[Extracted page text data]
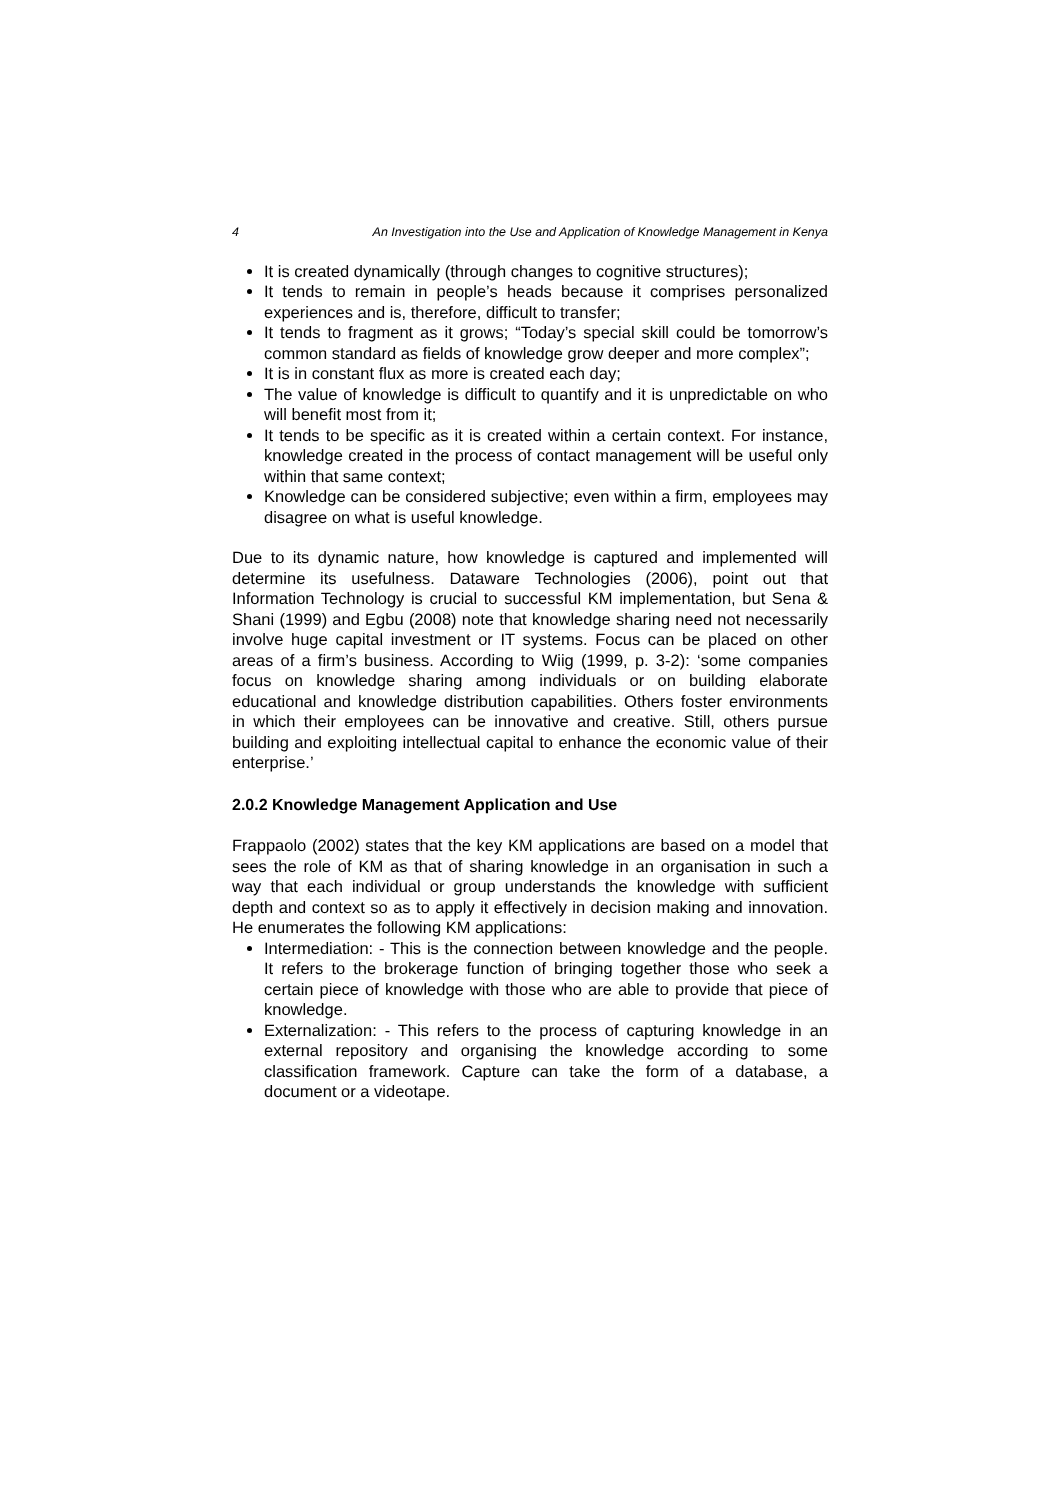4 An Investigation into the Use and Application of Knowledge Management in Kenya
It is created dynamically (through changes to cognitive structures);
It tends to remain in people’s heads because it comprises personalized experiences and is, therefore, difficult to transfer;
It tends to fragment as it grows; “Today’s special skill could be tomorrow’s common standard as fields of knowledge grow deeper and more complex”;
It is in constant flux as more is created each day;
The value of knowledge is difficult to quantify and it is unpredictable on who will benefit most from it;
It tends to be specific as it is created within a certain context. For instance, knowledge created in the process of contact management will be useful only within that same context;
Knowledge can be considered subjective; even within a firm, employees may disagree on what is useful knowledge.
Due to its dynamic nature, how knowledge is captured and implemented will determine its usefulness. Dataware Technologies (2006), point out that Information Technology is crucial to successful KM implementation, but Sena & Shani (1999) and Egbu (2008) note that knowledge sharing need not necessarily involve huge capital investment or IT systems. Focus can be placed on other areas of a firm’s business. According to Wiig (1999, p. 3-2): ‘some companies focus on knowledge sharing among individuals or on building elaborate educational and knowledge distribution capabilities. Others foster environments in which their employees can be innovative and creative. Still, others pursue building and exploiting intellectual capital to enhance the economic value of their enterprise.’
2.0.2 Knowledge Management Application and Use
Frappaolo (2002) states that the key KM applications are based on a model that sees the role of KM as that of sharing knowledge in an organisation in such a way that each individual or group understands the knowledge with sufficient depth and context so as to apply it effectively in decision making and innovation. He enumerates the following KM applications:
Intermediation: - This is the connection between knowledge and the people. It refers to the brokerage function of bringing together those who seek a certain piece of knowledge with those who are able to provide that piece of knowledge.
Externalization: - This refers to the process of capturing knowledge in an external repository and organising the knowledge according to some classification framework. Capture can take the form of a database, a document or a videotape.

(Activity) Search the data above for the word "context". Copy each line it is in.

(Task answer)
It tends to be specific as it is created within a certain context. For instance, knowledge created in the process of contact management will be useful only within that same context;
Frappaolo (2002) states that the key KM applications are based on a model that sees the role of KM as that of sharing knowledge in an organisation in such a way that each individual or group understands the knowledge with sufficient depth and context so as to apply it effectively in decision making and innovation. He enumerates the following KM applications:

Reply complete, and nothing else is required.